Читать «От Петра I до катастрофы 1917 г.» онлайн - страница 247

Роман Ключник

Исследователь истории декабристов М. Цейтлин так описывал Пестеля (книга «Декабристы»):

«Павел Иванович Пестель был полной противоположностью Муравьёва. Казалось, что у него нет сердца, что им владеет только разум и логика… У Пестеля не было любви к свободе, он неохотно допускал свободу печати и совсем не допускал никаких, даже открытых обществ. Им владела идея равенства, осуществляемого всемогущим и деспотическим государством… Разумеется, такую власть оно могло осуществить с помощью сильной тайной полиции».

То есть - мы видим очередного гуманитария-гильотинщика с «общечеловеческими ценностями».

С высоты нашего исторического положения трудно не увидеть похожесть декабристов и большевиков.
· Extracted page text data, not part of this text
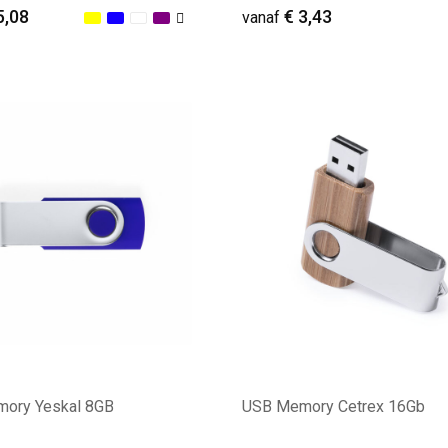
5,08
€ 3,43
vanaf
ale afname: 17
Minimale afname: 25
ory Yeskal 8GB
USB Memory Cetrex 16Gb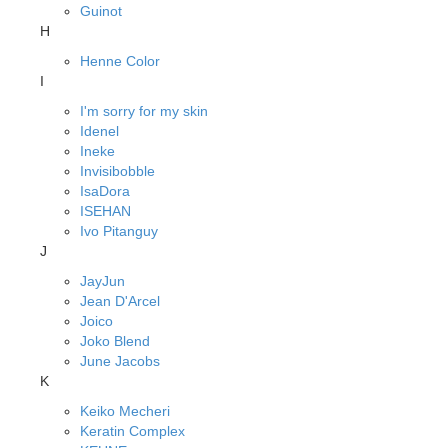
Guinot
H
Henne Color
I
I'm sorry for my skin
Idenel
Ineke
Invisibobble
IsaDora
ISEHAN
Ivo Pitanguy
J
JayJun
Jean D'Arcel
Joico
Joko Blend
June Jacobs
K
Keiko Mecheri
Keratin Complex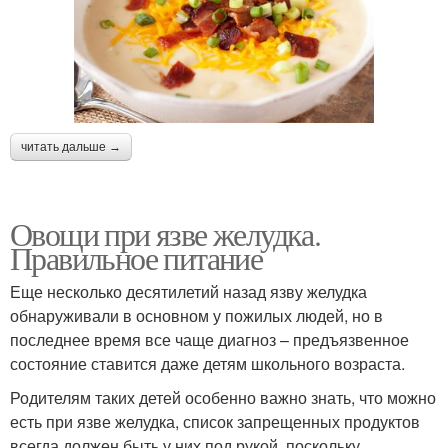
читать дальше →
Овощи при язве желудка.
Правильное питание
Еще несколько десятилетий назад язву желудка
обнаруживали в основном у пожилых людей, но в
последнее время все чаще диагноз – предъязвенное
состояние ставится даже детям школьного возраста.
Родителям таких детей особенно важно знать, что можно
есть при язве желудка, список запрещенных продуктов
всегда должен быть у них под рукой, поскольку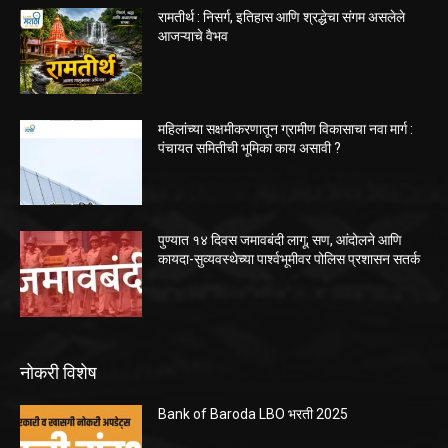
रामतीर्थ : निसर्ग, इतिहास आणि श्रद्धेचा संगम असलेले
आजऱ्याचे वैभव
महिलांच्या सक्षमीकरणातून ग्रामीण विकासाचा नवा मार्ग :
पंचायत समितीची भूमिका काय असावी ?
पुण्यात १४ दिवस जमावबंदी लागू; सण, आंदोलने आणि
कायदा-सुव्यवस्थेच्या पार्श्वभूमीवर पोलिस प्रशासन सतर्क
नोकरी विशेष
Bank of Baroda LBO भरती 2025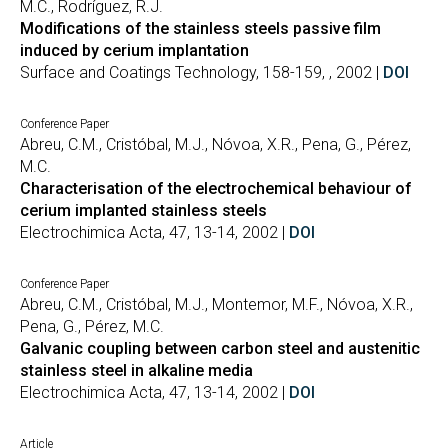
M.C., Rodríguez, R.J.
Modifications of the stainless steels passive film
induced by cerium implantation
Surface and Coatings Technology, 158-159, , 2002 |
DOI
Conference Paper
Abreu, C.M., Cristóbal, M.J., Nóvoa, X.R., Pena, G., Pérez,
M.C.
Characterisation of the electrochemical behaviour of
cerium implanted stainless steels
Electrochimica Acta, 47, 13-14, 2002 |
DOI
Conference Paper
Abreu, C.M., Cristóbal, M.J., Montemor, M.F., Nóvoa, X.R.,
Pena, G., Pérez, M.C.
Galvanic coupling between carbon steel and austenitic
stainless steel in alkaline media
Electrochimica Acta, 47, 13-14, 2002 |
DOI
Article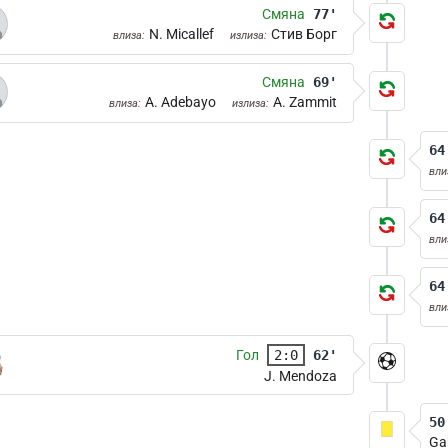
Смяна
77'
N. Micallef
Стив Борг
влиза:
излиза:
Смяна
69'
A. Adebayo
A. Zammit
влиза:
излиза:
64
вли
64
вли
64
вли
Гол
2:0
62'
J. Mendoza
50
Ga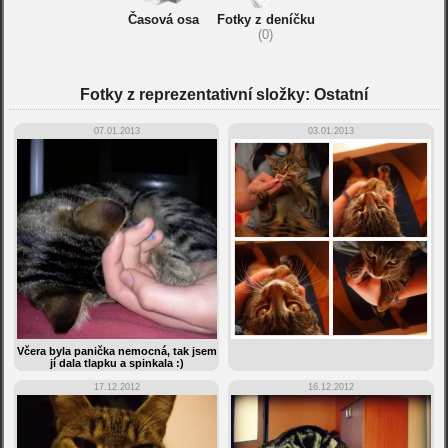
Časová osa
Fotky z deníčku
(0)
Fotky z reprezentativní složky: Ostatní
07.01.2013
03.01.2013
Včera byla panička nemocná, tak jsem
jí dala tlapku a spinkala :)
17.12.2012
16.12.2012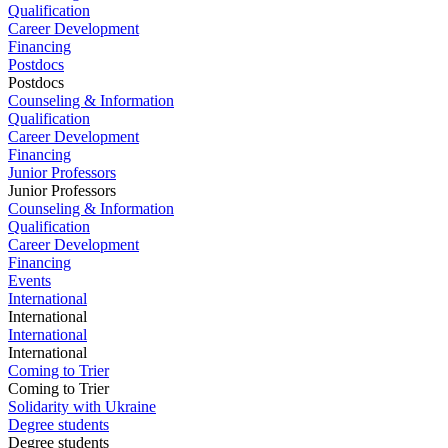
Qualification
Career Development
Financing
Postdocs
Postdocs
Counseling & Information
Qualification
Career Development
Financing
Junior Professors
Junior Professors
Counseling & Information
Qualification
Career Development
Financing
Events
International
International
International
International
Coming to Trier
Coming to Trier
Solidarity with Ukraine
Degree students
Degree students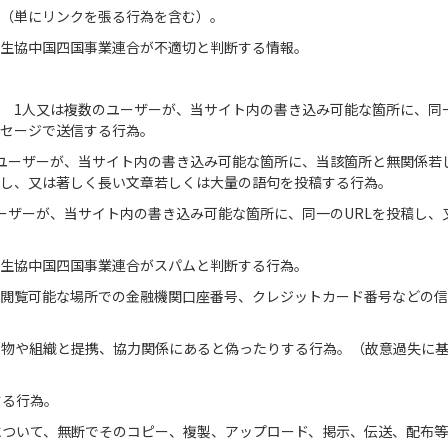
（単にリンクを張る行為を含む）。
生協中国四国事業連合が不適切と判断する情報。
 1人又は複数のユーザーが、当サイト内の書き込み可能な箇所に、同
セージで送信する行為。
ユーザーが、当サイト内の書き込み可能な箇所に、当該箇所と無関係若
し、又は著しく長い文章若しくは大量の語句を投稿する行為。
ユーザーが、当サイト内の書き込み可能な箇所に、同一のURLを投稿し、
生協中国四国事業連合がスパムと判断する行為。
が閲覧可能な場所での金融機関口座番号、クレジットカード番号などの
人物や組織と提携、協力関係にあると偽ったりする行為。（故意過失に
する行為。
について、無断でそのコピー、複製、アップロード、掲示、伝送、配布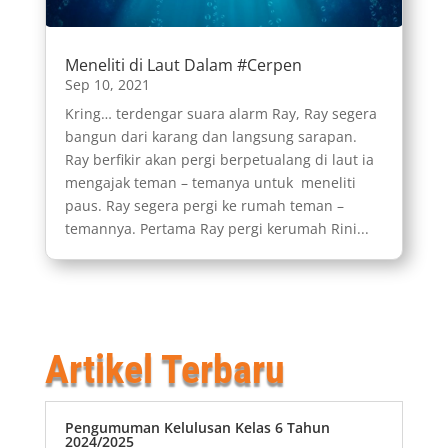
Meneliti di Laut Dalam #Cerpen
Sep 10, 2021
Kring… terdengar suara alarm Ray, Ray segera
bangun dari karang dan langsung sarapan.
Ray berfikir akan pergi berpetualang di laut ia
mengajak teman – temanya untuk meneliti
paus. Ray segera pergi ke rumah teman –
temannya. Pertama Ray pergi kerumah Rini...
Artikel Terbaru
Pengumuman Kelulusan Kelas 6 Tahun
2024/2025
Это отметил в своем исследовании «Черное Евангелие» Николай Былов:

«Русская Правда Пестеля, «Катехизис революционера» Нечаева, статьи Писарева, Чернышевского, Добролюбова, статьи Ленина - все это звенья единой идеологической линии, на дрожжах которых взошёл ленинизм и троцкизм». Предельная жестокость «великих» демократов и либералов Пестеля, Нечаева и Ленина склоняет к мрачным раздумьям.

Д. Мережковский очень сочувствовал декабристам и долго изучал их историю перед написанием своей работы на эту тему, но не мог не отметить жестокость и деспотизм П. И. Пестеля:

«угнетал он в полку офицеров и приказывал бить палками солдат за малейшие оплошности…».
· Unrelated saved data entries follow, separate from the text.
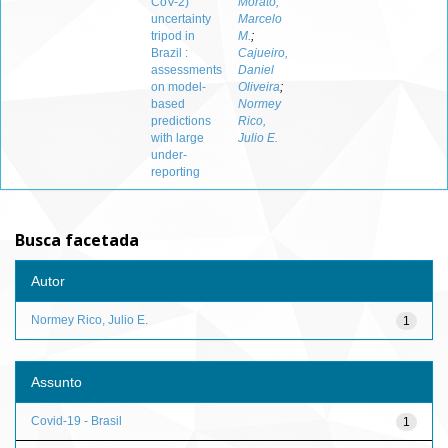
CoV-2)
Morato,
uncertainty
Marcelo
tripod in
M.
;
Brazil :
Cajueiro,
assessments
Daniel
on model-
Oliveira
;
based
Normey
predictions
Rico,
with large
Julio E.
under-
reporting
Busca facetada
Autor
Normey Rico, Julio E.
1
Assunto
Covid-19 - Brasil
1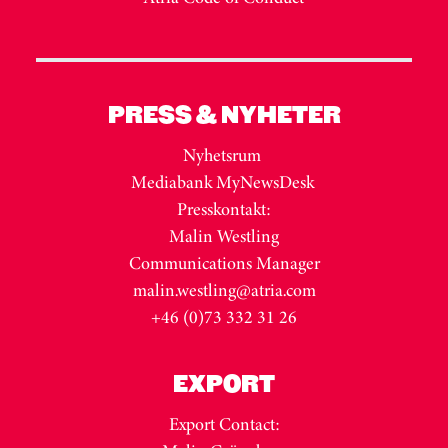
PRESS & NYHETER
Nyhetsrum
Mediabank MyNewsDesk
Presskontakt:
Malin Westling
Communications Manager
malin.westling@atria.com
+46 (0)73 332 31 26
EXPORT
Export Contact: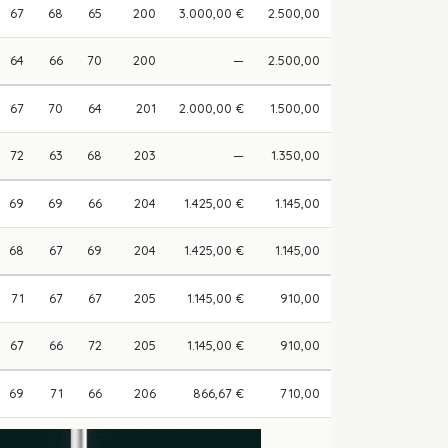
67
68
65
200
3.000,00 €
2.500,00
64
66
70
200
—
2.500,00
67
70
64
201
2.000,00 €
1.500,00
72
63
68
203
—
1.350,00
69
69
66
204
1.425,00 €
1.145,00
68
67
69
204
1.425,00 €
1.145,00
71
67
67
205
1.145,00 €
910,00
67
66
72
205
1.145,00 €
910,00
69
71
66
206
866,67 €
710,00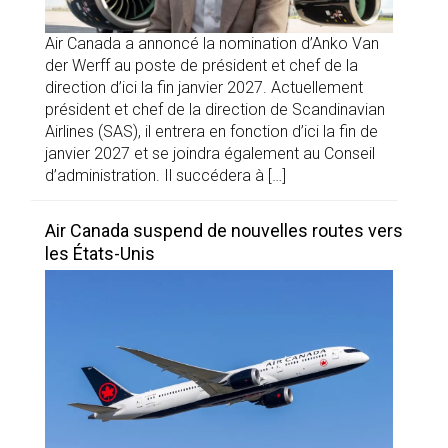
Air Canada a annoncé la nomination d’Anko Van
der Werff au poste de président et chef de la
direction d’ici la fin janvier 2027. Actuellement
président et chef de la direction de Scandinavian
Airlines (SAS), il entrera en fonction d’ici la fin de
janvier 2027 et se joindra également au Conseil
d’administration. Il succédera à […]
Air Canada suspend de nouvelles routes vers
les États-Unis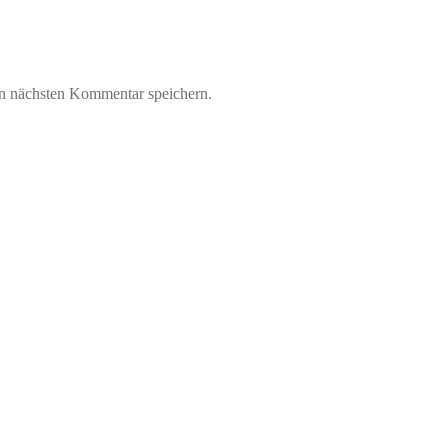
n nächsten Kommentar speichern.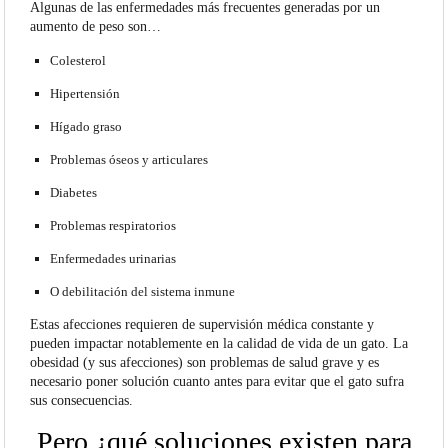
Algunas de las enfermedades más frecuentes generadas por un
aumento de peso son…
Colesterol
Hipertensión
Hígado graso
Problemas óseos y articulares
Diabetes
Problemas respiratorios
Enfermedades urinarias
O debilitación del sistema inmune
Estas afecciones requieren de supervisión médica constante y
pueden impactar notablemente en la calidad de vida de un gato.
La
obesidad (y sus afecciones) son problemas de salud grave y es
necesario poner solución cuanto antes para evitar que el gato sufra
sus consecuencias.
Pero ¿qué soluciones existen para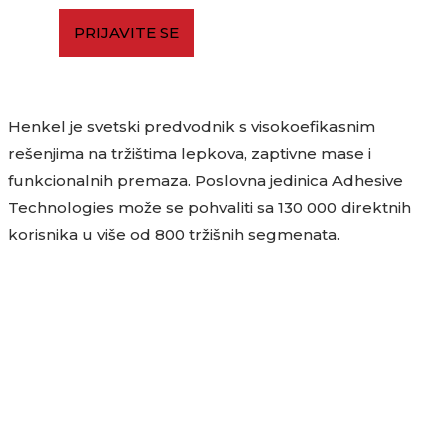
PRIJAVITE SE
Henkel je svetski predvodnik s visokoefikasnim
rešenjima na tržištima lepkova, zaptivne mase i
funkcionalnih premaza. Poslovna jedinica Adhesive
Technologies može se pohvaliti sa 130 000 direktnih
korisnika u više od 800 tržišnih segmenata.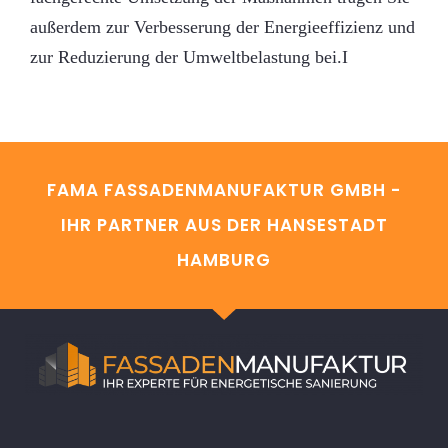
außerdem zur Verbesserung der Energieeffizienz und
zur Reduzierung der Umweltbelastung bei.I
FAMA FASSADENMANUFAKTUR GMBH -
IHR PARTNER AUS DER HANSESTADT
HAMBURG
Эта «петровская» сверхжестокость не только доставляла наслаждение Пестелю, но и была методом возбуждения недовольства у солдат властью, императором, ибо при этом декабристы ссылались на неукоснительное исполнение указов «сверху». Кстати, этот же приём применят в СССР некоторые «комиссары» - чекисты и партработники в 1936 году, и которых через год самих расстреляют, когда Сталин и его окружение поймут смысл первых «чисток».

Можно поставить вопрос: «А были ли у декабристов перед восстанием иностранные учителя?» - Были. И в этом месте я опять воспользуюсь советом исследователя истории из Израиля Якова Рабиновича: «В книге А. Солженицына «Двести лет вместе» проигнорированы исследования выдающегося историка Шимона Дубнова и его единомышленников», и загляну в мемуары этого знаменитого еврейского историка, в которых С (Ш). Дубнов утверждает, что его дед - авторитетный в то время раввин часто и без проблем пересекал «черту оседлости», преодолевал тысячи километров по России и часто посещал Петербург и Москву:

«От московской жизни моего деда сохранилось в нашей семье одно странное историческое предание. Однажды он сидел в комнате своей гостиницы (в Петербурге. - Р.К.), углубленный в изучение Талмуда и вдруг обернулся и увидел за спиною незнакомого русского офицера, который стоял и заглядывал в лежащий на столе талмудический фолиант. Офицер оказался Григорием Перетцем, известным декабристом, сыном петербургского откупщика Абрама Перетца, который некогда крестился вместе со всей своей семьёй. Он спросил деда, как толковать одно трудное место в Талмуде, и, получив требуемое объяснение, удалился».